Set task -> Return every line of each item below verbatim, with no changes.

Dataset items
◆ ◆ ◆

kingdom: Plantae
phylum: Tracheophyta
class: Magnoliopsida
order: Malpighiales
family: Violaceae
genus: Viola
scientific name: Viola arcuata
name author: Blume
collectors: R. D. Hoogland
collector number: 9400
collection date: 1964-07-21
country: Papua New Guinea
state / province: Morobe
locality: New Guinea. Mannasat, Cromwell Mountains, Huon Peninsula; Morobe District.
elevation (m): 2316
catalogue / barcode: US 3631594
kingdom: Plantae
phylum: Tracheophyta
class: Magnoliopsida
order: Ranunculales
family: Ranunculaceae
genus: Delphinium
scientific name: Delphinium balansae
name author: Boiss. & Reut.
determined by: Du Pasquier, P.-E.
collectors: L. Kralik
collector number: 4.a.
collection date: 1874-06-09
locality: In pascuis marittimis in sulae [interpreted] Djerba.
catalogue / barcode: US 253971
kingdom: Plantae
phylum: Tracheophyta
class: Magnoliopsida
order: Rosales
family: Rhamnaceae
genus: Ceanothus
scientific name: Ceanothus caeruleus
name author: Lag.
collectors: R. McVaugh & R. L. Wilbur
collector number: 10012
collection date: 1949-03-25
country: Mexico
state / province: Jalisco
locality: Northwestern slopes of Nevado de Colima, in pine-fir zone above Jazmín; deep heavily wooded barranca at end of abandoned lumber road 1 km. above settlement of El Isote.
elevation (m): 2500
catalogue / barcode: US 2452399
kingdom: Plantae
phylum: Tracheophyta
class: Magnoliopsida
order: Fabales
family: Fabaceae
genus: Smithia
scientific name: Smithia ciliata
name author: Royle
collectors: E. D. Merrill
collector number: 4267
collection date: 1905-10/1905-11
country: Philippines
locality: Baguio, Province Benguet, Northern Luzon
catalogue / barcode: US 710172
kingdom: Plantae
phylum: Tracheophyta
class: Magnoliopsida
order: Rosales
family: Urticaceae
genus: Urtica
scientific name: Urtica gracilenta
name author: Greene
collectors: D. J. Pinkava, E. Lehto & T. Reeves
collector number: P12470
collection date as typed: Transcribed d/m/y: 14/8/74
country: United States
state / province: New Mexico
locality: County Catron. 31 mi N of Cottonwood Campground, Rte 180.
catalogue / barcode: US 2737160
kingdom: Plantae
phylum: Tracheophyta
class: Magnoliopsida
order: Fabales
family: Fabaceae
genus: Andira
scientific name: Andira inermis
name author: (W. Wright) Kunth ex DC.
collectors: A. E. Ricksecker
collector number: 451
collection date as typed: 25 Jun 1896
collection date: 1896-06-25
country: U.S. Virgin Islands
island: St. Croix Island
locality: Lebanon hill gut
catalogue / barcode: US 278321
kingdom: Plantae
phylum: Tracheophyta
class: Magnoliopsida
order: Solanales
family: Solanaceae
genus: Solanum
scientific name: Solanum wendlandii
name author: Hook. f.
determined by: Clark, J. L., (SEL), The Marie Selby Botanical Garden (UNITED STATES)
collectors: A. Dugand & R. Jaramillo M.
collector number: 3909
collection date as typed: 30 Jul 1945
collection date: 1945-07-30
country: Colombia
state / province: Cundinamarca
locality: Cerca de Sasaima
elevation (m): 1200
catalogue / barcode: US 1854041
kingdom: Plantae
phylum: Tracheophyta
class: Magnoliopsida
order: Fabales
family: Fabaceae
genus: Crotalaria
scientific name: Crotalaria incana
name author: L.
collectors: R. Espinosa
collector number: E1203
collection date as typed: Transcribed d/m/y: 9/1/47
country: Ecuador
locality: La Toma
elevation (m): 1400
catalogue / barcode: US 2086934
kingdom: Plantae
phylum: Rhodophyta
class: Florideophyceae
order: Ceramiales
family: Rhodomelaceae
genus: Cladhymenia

◆ ◆ ◆

Result below ->
kingdom: Plantae
phylum: Tracheophyta
class: Magnoliopsida
order: Malpighiales
family: Violaceae
genus: Viola
scientific name: Viola arcuata
name author: Blume
collectors: R. D. Hoogland
collector number: 9400
collection date: 1964-07-21
country: Papua New Guinea
state / province: Morobe
locality: New Guinea. Mannasat, Cromwell Mountains, Huon Peninsula; Morobe District.
elevation (m): 2316
catalogue / barcode: US 3631594
kingdom: Plantae
phylum: Tracheophyta
class: Magnoliopsida
order: Ranunculales
family: Ranunculaceae
genus: Delphinium
scientific name: Delphinium balansae
name author: Boiss. & Reut.
determined by: Du Pasquier, P.-E.
collectors: L. Kralik
collector number: 4.a.
collection date: 1874-06-09
locality: In pascuis marittimis in sulae [interpreted] Djerba.
catalogue / barcode: US 253971
kingdom: Plantae
phylum: Tracheophyta
class: Magnoliopsida
order: Rosales
family: Rhamnaceae
genus: Ceanothus
scientific name: Ceanothus caeruleus
name author: Lag.
collectors: R. McVaugh & R. L. Wilbur
collector number: 10012
collection date: 1949-03-25
country: Mexico
state / province: Jalisco
locality: Northwestern slopes of Nevado de Colima, in pine-fir zone above Jazmín; deep heavily wooded barranca at end of abandoned lumber road 1 km. above settlement of El Isote.
elevation (m): 2500
catalogue / barcode: US 2452399
kingdom: Plantae
phylum: Tracheophyta
class: Magnoliopsida
order: Fabales
family: Fabaceae
genus: Smithia
scientific name: Smithia ciliata
name author: Royle
collectors: E. D. Merrill
collector number: 4267
collection date: 1905-10/1905-11
country: Philippines
locality: Baguio, Province Benguet, Northern Luzon
catalogue / barcode: US 710172
kingdom: Plantae
phylum: Tracheophyta
class: Magnoliopsida
order: Rosales
family: Urticaceae
genus: Urtica
scientific name: Urtica gracilenta
name author: Greene
collectors: D. J. Pinkava, E. Lehto & T. Reeves
collector number: P12470
collection date as typed: Transcribed d/m/y: 14/8/74
country: United States
state / province: New Mexico
locality: County Catron. 31 mi N of Cottonwood Campground, Rte 180.
catalogue / barcode: US 2737160
kingdom: Plantae
phylum: Tracheophyta
class: Magnoliopsida
order: Fabales
family: Fabaceae
genus: Andira
scientific name: Andira inermis
name author: (W. Wright) Kunth ex DC.
collectors: A. E. Ricksecker
collector number: 451
collection date as typed: 25 Jun 1896
collection date: 1896-06-25
country: U.S. Virgin Islands
island: St. Croix Island
locality: Lebanon hill gut
catalogue / barcode: US 278321
kingdom: Plantae
phylum: Tracheophyta
class: Magnoliopsida
order: Solanales
family: Solanaceae
genus: Solanum
scientific name: Solanum wendlandii
name author: Hook. f.
determined by: Clark, J. L., (SEL), The Marie Selby Botanical Garden (UNITED STATES)
collectors: A. Dugand & R. Jaramillo M.
collector number: 3909
collection date as typed: 30 Jul 1945
collection date: 1945-07-30
country: Colombia
state / province: Cundinamarca
locality: Cerca de Sasaima
elevation (m): 1200
catalogue / barcode: US 1854041
kingdom: Plantae
phylum: Tracheophyta
class: Magnoliopsida
order: Fabales
family: Fabaceae
genus: Crotalaria
scientific name: Crotalaria incana
name author: L.
collectors: R. Espinosa
collector number: E1203
collection date as typed: Transcribed d/m/y: 9/1/47
country: Ecuador
locality: La Toma
elevation (m): 1400
catalogue / barcode: US 2086934
kingdom: Plantae
phylum: Rhodophyta
class: Florideophyceae
order: Ceramiales
family: Rhodomelaceae
genus: Cladhymenia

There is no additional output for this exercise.